In the example below, slang terms like “swole” are missing from the general-purpose lexicon, and terms with positive connotations in the fitness space, like “ripped,” “shredded,” and “failure,” express negative sentiment more generally. By training a model on fitness-specific language, the custom classifier is able to properly identify the relevance and sentiment associated with these terms.

Aspect-based sentiment with dependency parsing

Basic custom sentiment classifiers perform well on short, consistent text. In many real-world use cases, however, text subject to sentiment analysis often contains multiple individual sentiments directed toward different aspects. For example, a product review of a cell phone might express a strong positive sentiment toward the camera and screen and a strong negative sentiment toward the battery and responsiveness. Analyzing such a review in its entirety might inappropriately result in an overall neutral sentiment, as the sentiment toward one feature negates the opposite sentiment toward another.

Some aspect-based sentiment models resolve this issue by parsing and diagramming each text to identify the language most closely related to each aspect, then analyzing that language separately. Aspects may be tagged manually, or complementary models can extract aspects automatically.

In assessing only the most relevant language, these models can identify multiple potentially conflicting sentiments toward different aspects that an analysis of overall sentiment might combine and incorrectly consider neutral.

Aspect-based sentiment with attention

Rather than parse formal linguistic syntactical dependencies, recent state-of-the-art language models use attention to learn the strength of the relationships between terms. This attention component is fundamental to transformer-based large language models like Bidirectional Encoder Representations from Transformers (BERT) and Generative Pre-trained Transformers (GPT) derivatives. This structure’s capacity to efficiently remember complex dependencies over long sequences contributes to the unprecedented accuracy of these models.

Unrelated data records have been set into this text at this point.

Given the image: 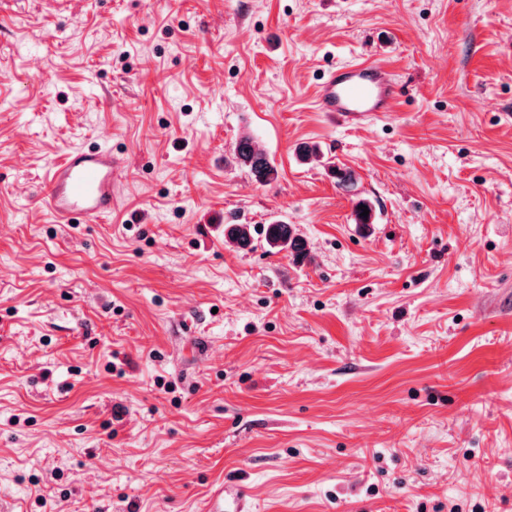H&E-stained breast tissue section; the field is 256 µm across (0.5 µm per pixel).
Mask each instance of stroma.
<instances>
[{
	"label": "stroma",
	"mask_w": 512,
	"mask_h": 512,
	"mask_svg": "<svg viewBox=\"0 0 512 512\" xmlns=\"http://www.w3.org/2000/svg\"><path fill=\"white\" fill-rule=\"evenodd\" d=\"M356 58L390 116L315 109ZM243 135L276 183L225 164ZM95 144L111 218L55 223L47 169ZM225 479L255 512H512V0H0V512ZM264 241L270 249L287 250L294 258L301 260L307 257L306 242L291 224L273 222L264 227ZM253 236L247 224H225L224 240L240 249L253 247Z\"/></svg>",
	"instance_id": "stroma-1"
}]
</instances>
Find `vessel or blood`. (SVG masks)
<instances>
[{"label":"vessel or blood","mask_w":512,"mask_h":512,"mask_svg":"<svg viewBox=\"0 0 512 512\" xmlns=\"http://www.w3.org/2000/svg\"><path fill=\"white\" fill-rule=\"evenodd\" d=\"M400 85L385 65L361 60L330 68L317 86L319 111L350 117L393 112ZM48 210L60 224H96L112 212V151L79 149L55 163L46 178ZM205 512H253L249 490L223 481L211 493Z\"/></svg>","instance_id":"obj_1"}]
</instances>
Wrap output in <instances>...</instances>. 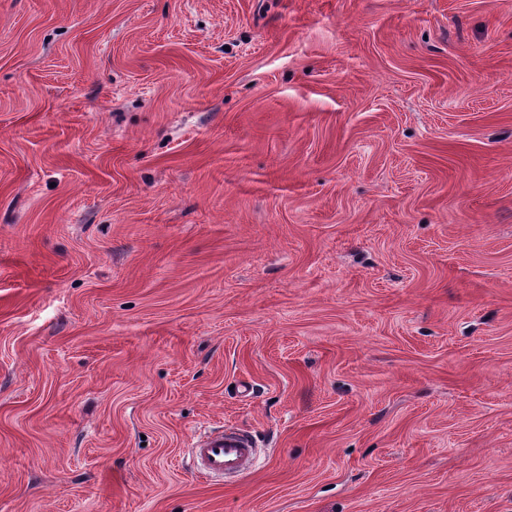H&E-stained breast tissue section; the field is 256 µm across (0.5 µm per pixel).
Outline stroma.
<instances>
[{
  "label": "stroma",
  "instance_id": "1",
  "mask_svg": "<svg viewBox=\"0 0 512 512\" xmlns=\"http://www.w3.org/2000/svg\"><path fill=\"white\" fill-rule=\"evenodd\" d=\"M0 512H512V0H0ZM192 447V457L198 468L225 477L250 472L257 455V445L251 435L233 425L200 436Z\"/></svg>",
  "mask_w": 512,
  "mask_h": 512
}]
</instances>
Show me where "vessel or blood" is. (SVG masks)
Returning <instances> with one entry per match:
<instances>
[{"instance_id": "1", "label": "vessel or blood", "mask_w": 512, "mask_h": 512, "mask_svg": "<svg viewBox=\"0 0 512 512\" xmlns=\"http://www.w3.org/2000/svg\"><path fill=\"white\" fill-rule=\"evenodd\" d=\"M257 445L246 431L227 425L200 436L193 443L196 466L211 475L235 477L250 472Z\"/></svg>"}]
</instances>
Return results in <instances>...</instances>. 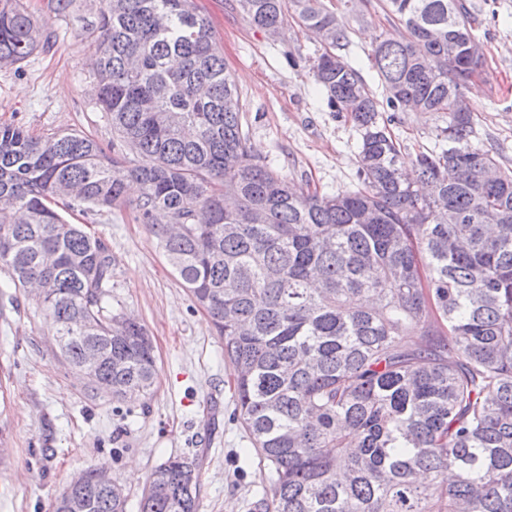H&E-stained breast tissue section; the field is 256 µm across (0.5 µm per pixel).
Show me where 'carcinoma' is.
Here are the masks:
<instances>
[{
	"instance_id": "obj_1",
	"label": "carcinoma",
	"mask_w": 512,
	"mask_h": 512,
	"mask_svg": "<svg viewBox=\"0 0 512 512\" xmlns=\"http://www.w3.org/2000/svg\"><path fill=\"white\" fill-rule=\"evenodd\" d=\"M275 35L289 7L318 33L322 103L359 136L354 189L306 191L251 154L239 93L195 0H104L97 104L126 148L0 126V288L41 299L77 367L101 353L116 400L145 399L156 372L139 321L112 314L108 249L51 203L76 190L101 210L141 188L138 219L224 339L236 407L272 472L257 512H512V173L475 148L462 92L483 54L465 0H388L401 30L371 58L386 105L444 112L434 149L405 173L380 101L336 54L343 18L320 0H237ZM43 23L0 0V69L39 47ZM419 336L414 345L408 337ZM86 472L54 512H125ZM199 464L153 470L141 512H197Z\"/></svg>"
}]
</instances>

Applying this attention concept to aspect-based sentiment analysis further enhances model accuracy. The matrix below depicts an example of attention between each term in a review.

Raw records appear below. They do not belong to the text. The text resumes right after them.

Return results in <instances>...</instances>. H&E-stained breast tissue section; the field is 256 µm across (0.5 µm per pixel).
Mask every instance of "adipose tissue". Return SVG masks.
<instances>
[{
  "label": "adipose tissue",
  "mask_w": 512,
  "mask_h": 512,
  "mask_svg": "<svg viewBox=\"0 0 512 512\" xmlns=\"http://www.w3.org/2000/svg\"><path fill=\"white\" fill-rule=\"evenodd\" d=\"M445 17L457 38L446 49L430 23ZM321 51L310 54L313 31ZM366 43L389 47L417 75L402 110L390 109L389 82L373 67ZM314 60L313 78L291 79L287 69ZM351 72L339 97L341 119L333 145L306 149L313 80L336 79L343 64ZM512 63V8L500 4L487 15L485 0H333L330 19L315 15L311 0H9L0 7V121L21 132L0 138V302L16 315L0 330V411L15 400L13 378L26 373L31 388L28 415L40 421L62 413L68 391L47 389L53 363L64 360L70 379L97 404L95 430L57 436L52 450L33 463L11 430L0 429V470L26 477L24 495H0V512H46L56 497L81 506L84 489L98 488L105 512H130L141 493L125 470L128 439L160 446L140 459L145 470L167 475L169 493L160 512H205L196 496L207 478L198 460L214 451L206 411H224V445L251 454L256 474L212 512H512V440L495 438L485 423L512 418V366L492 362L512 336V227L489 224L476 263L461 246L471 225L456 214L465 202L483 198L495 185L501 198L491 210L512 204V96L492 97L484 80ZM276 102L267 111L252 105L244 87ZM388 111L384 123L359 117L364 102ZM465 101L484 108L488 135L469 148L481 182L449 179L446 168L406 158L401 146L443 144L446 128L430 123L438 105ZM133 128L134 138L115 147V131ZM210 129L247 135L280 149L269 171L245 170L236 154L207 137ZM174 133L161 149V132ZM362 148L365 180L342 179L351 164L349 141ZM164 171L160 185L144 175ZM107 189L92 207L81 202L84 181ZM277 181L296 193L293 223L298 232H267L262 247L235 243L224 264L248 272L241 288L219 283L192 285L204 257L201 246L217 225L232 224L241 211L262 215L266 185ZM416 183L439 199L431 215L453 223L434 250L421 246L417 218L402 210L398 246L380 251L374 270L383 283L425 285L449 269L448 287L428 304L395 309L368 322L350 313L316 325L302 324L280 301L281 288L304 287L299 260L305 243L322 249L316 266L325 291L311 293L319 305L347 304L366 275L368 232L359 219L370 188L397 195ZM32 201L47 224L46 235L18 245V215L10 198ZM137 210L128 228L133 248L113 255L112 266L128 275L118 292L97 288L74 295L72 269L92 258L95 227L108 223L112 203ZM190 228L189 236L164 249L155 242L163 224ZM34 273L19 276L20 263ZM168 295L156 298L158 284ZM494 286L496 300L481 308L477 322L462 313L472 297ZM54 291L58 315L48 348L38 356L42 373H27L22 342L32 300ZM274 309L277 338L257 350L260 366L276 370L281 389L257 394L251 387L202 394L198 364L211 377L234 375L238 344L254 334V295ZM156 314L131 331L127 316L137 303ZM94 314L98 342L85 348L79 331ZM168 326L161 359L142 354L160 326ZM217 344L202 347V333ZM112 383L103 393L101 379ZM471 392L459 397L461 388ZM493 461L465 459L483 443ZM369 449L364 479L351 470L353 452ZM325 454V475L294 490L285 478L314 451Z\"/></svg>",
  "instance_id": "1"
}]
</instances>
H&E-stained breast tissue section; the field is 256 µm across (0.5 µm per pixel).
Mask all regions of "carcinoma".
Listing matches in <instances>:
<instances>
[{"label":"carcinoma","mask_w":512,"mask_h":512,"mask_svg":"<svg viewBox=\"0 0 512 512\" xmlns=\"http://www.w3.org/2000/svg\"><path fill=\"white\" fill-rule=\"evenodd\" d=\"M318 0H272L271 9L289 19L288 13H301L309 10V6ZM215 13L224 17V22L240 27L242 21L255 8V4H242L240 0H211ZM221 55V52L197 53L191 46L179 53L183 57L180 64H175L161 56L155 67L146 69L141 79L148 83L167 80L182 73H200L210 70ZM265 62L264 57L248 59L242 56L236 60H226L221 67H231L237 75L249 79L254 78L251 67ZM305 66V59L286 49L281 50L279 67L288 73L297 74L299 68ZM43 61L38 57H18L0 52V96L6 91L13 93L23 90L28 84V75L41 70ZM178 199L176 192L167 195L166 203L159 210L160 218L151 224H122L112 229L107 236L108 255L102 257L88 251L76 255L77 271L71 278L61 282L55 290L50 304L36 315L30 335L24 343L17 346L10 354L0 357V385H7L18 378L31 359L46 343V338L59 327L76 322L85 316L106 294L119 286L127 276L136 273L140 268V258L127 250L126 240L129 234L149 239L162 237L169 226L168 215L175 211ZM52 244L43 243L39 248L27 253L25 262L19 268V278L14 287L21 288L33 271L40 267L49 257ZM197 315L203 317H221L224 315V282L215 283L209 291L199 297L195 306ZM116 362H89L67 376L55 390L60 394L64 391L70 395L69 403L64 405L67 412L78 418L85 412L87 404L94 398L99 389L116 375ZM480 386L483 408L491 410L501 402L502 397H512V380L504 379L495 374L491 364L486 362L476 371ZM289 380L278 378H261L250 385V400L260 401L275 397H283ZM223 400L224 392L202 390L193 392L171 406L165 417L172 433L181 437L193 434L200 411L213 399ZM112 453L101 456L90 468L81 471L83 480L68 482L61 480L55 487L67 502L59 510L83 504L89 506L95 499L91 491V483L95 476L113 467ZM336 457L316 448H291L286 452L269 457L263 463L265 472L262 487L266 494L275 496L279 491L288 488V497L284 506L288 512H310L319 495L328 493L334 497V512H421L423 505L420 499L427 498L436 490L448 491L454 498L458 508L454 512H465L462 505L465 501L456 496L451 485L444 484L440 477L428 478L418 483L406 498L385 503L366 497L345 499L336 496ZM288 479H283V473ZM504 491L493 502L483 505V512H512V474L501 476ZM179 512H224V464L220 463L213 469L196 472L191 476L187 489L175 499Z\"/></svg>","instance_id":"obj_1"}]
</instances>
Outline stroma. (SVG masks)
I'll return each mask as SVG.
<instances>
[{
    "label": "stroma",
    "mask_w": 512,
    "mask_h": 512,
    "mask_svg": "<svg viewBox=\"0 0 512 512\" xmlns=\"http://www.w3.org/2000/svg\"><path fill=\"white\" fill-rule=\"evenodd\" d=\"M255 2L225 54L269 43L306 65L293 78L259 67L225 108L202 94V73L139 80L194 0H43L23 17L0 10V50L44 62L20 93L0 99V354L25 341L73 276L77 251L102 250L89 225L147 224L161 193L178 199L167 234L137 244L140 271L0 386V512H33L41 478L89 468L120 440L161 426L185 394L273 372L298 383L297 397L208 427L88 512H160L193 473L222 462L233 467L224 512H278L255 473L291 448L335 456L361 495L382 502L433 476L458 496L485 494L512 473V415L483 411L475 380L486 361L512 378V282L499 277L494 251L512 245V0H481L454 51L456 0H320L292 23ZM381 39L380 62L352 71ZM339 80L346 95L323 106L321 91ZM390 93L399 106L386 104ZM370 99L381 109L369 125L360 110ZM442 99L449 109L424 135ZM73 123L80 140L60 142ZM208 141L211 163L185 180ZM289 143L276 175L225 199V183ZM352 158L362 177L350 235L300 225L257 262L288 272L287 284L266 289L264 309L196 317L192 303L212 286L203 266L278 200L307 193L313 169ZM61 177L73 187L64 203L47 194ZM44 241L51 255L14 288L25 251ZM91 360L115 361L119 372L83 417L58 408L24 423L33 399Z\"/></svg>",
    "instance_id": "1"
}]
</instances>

As shown, by using attention, the model tracks relationships through several levels of noun-adjective and pronoun-antecedent pairs.

Sentiment analysis in practice

With several options for sentiment analysis approaches, each with their own advantages and disadvantages, selecting the best sentiment analysis method must include careful consideration of the task at hand. The simplest models may need to perform more adequately on lengthy, complex text with specialized vocabulary. For simple texts, state-of-the-art models may require too much time to implement, be too costly to customize, and be too complex for lay audiences to comprehend and trust. An efficient and effective sentiment analysis requires a deep understanding of these different model mechanisms and their corresponding trade-offs. When utilized by highly skilled data scientists to engineer a rightsized solution for a given application, sentiment analysis can be a highly effective tool in litigation.